Copy out exactly the lines below that run from the one holding "T2551, priority: Low -> Highest" to the one holding "T2680, status: Todo -> Done", keeping both of those lines and no others.

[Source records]
-=-=-

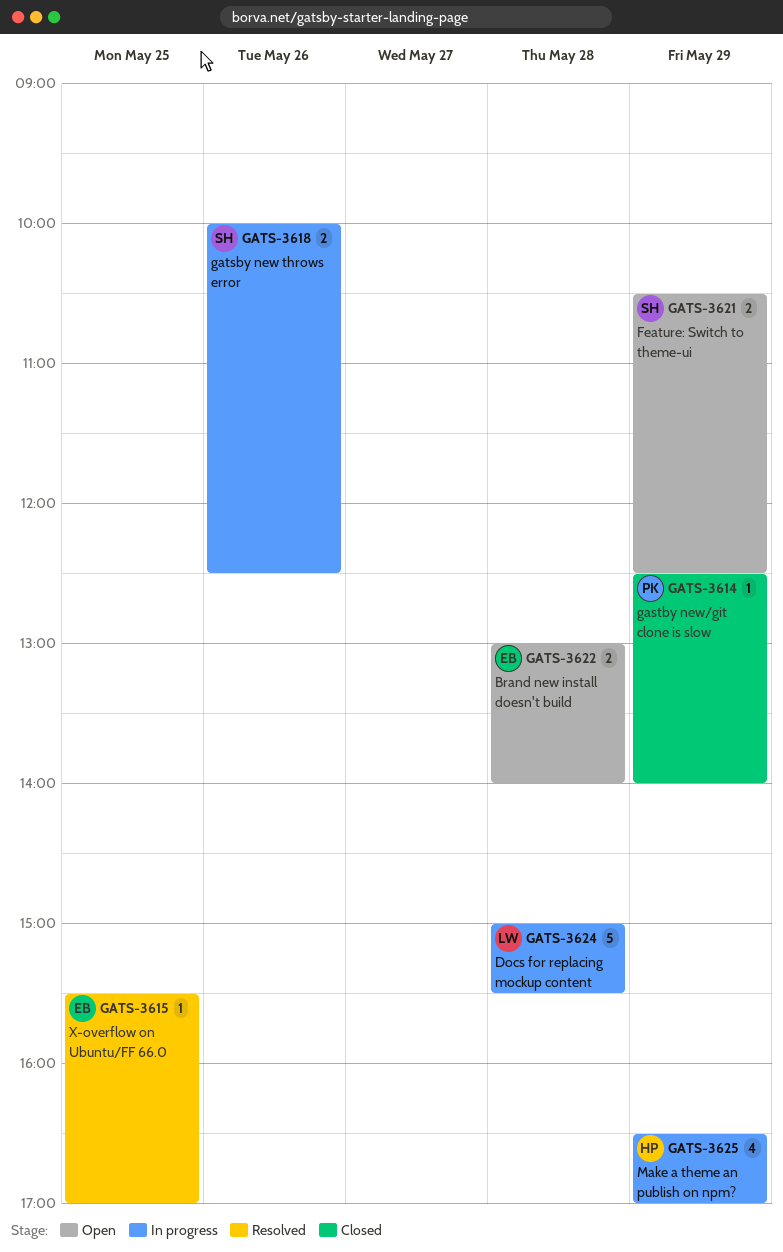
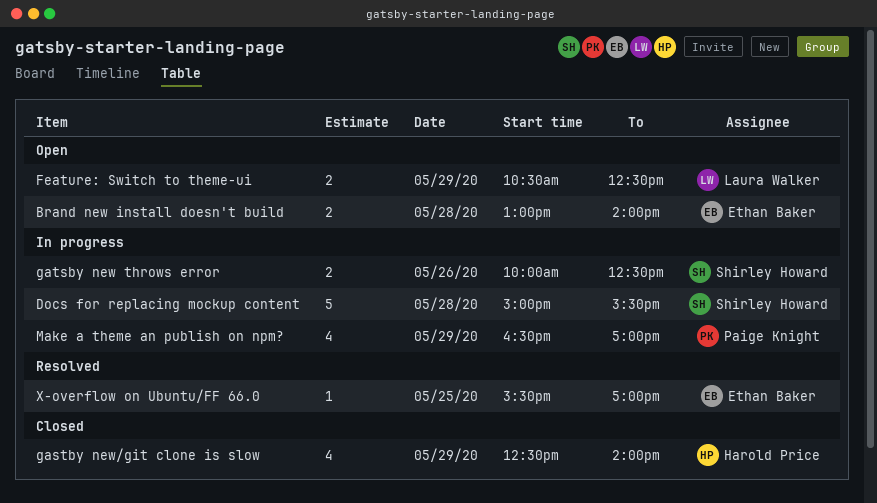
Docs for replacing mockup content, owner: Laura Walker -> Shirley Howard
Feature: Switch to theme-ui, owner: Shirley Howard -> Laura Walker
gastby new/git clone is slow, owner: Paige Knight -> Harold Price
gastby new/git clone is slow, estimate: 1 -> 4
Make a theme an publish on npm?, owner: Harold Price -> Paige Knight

-=-=-

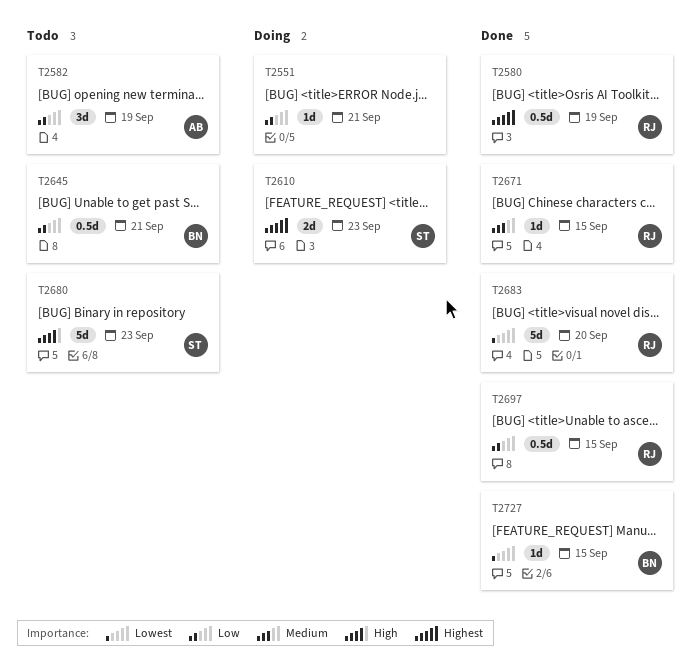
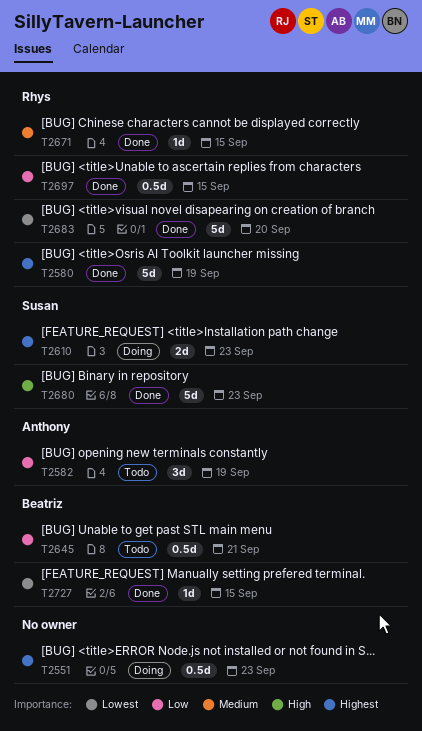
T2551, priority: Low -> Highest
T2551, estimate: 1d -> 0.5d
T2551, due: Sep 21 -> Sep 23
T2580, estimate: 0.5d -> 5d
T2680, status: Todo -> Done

-=-=-

▶ Solution
T2551, priority: Low -> Highest
T2551, estimate: 1d -> 0.5d
T2551, due: Sep 21 -> Sep 23
T2580, estimate: 0.5d -> 5d
T2680, status: Todo -> Done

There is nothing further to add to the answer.